Видимый и невидимый мир в киноискусстве
Шрифт:

«Мушетт»

Фильм Робера Брессона «Мушетт» (1967) является экранизацией романа Жоржа Бернаноса «Новая история Мушетт» (1937). Вот как сам писатель высказался о своем произведении: «Мушетт, героиню “Новой Истории”, роднит с Мушетт из “Солнца Сатаны” лишь их трагическое одиночество, обе они жили одинокими и одинокими умерли. Да будет милосерд Господь и к той и к другой» [37] . А вот как отозвался Робер Брессон о стиле Бернаноса. «Отсутствие психологии и анализа в его книгах совпадает с отсутствием психологии и анализа в моих фильмах. Его взгляд, его предвидение в том, что касается сверхъестественного, – возвышенны. Что до меня, я всегда рассматривал сверхъестественное как конкретную действительность» [38] . В подобном духе размышляет и Андрей Тарковский. «Если угодно, одна из важнейших условностей кино в том и состоит, что кинообраз может воплощаться только в фактических, натуральных формах видимой и слышимой жизни. Изображение должно быть натуралистично.
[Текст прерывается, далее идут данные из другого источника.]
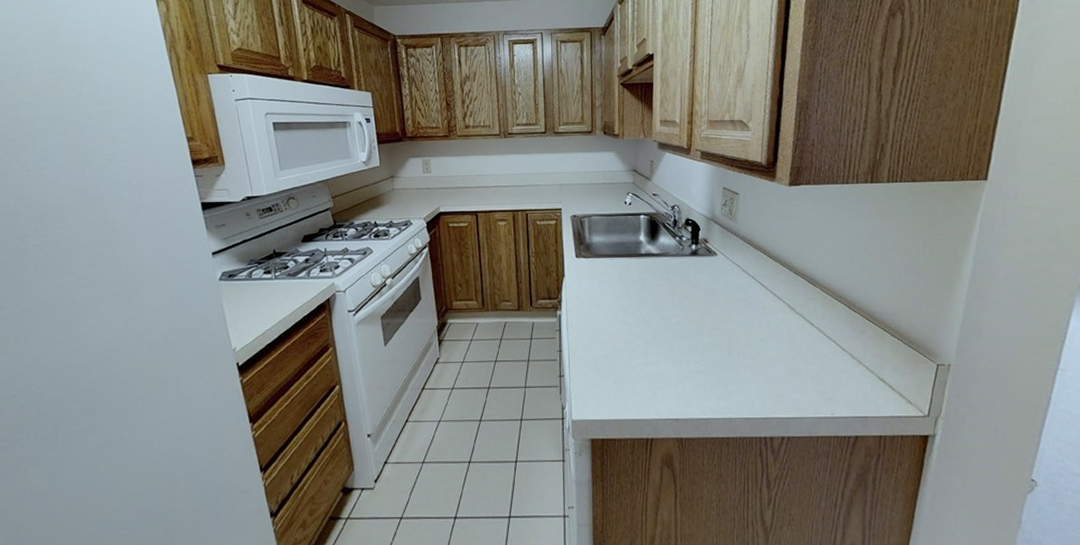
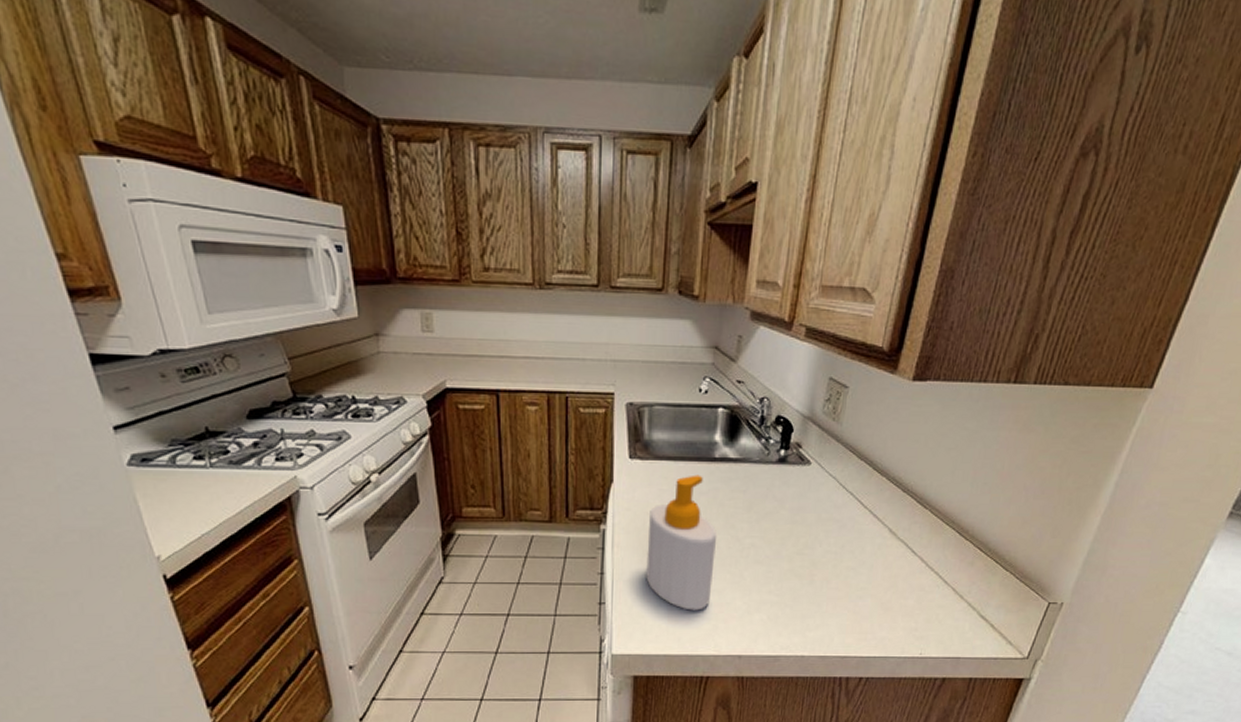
soap bottle: none [594,268,649,380] -> present [646,475,717,611]

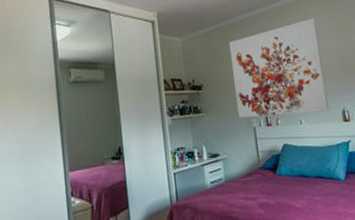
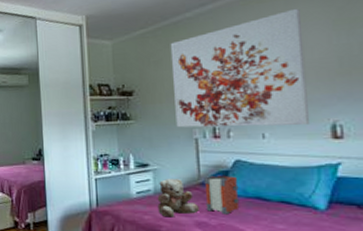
teddy bear: none [227,165,261,203] -> present [157,179,199,218]
book: none [262,158,289,194] -> present [204,175,240,215]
Говоря о натуралистичности, я не имею в виду натурализм в ходячем, литературоведческом смысле слова, а подчеркиваю характер чувственно воспринимаемой формы кинообраза» [39] . «Конкретная действительность» Брессона и «чувственно воспринимаемая форма кинообраза» Тарковского это та сторона символа, которая служит выявлению непостижимого в чувственно воспринимаемом. Над подобной загадкой и бьется искусство. Вот только литература и кинематограф по-разному ее разгадывают.

37

Бернанос Ж. Новая история Мушетт. http://www.litmir.net/br/?b=53815

38

Брессон Р. Указ. соч. С. 51.

39

Тарковский А.А. Указ соч.

Сравним литературное описание самоубийства Мушетт с тем, как его изображает Брессон. Литератор не озабочен разработкой визуальной метафоры в той мере, в какой озабочен кинорежиссер. Писатель прибегает к визуальной метафоре чаще всего как к иллюстрации происходящего здесь и сейчас, а кинорежиссер имеет дело с непосредственно «наблюдаемым фактом», который нужно показать, а не проиллюстрировать.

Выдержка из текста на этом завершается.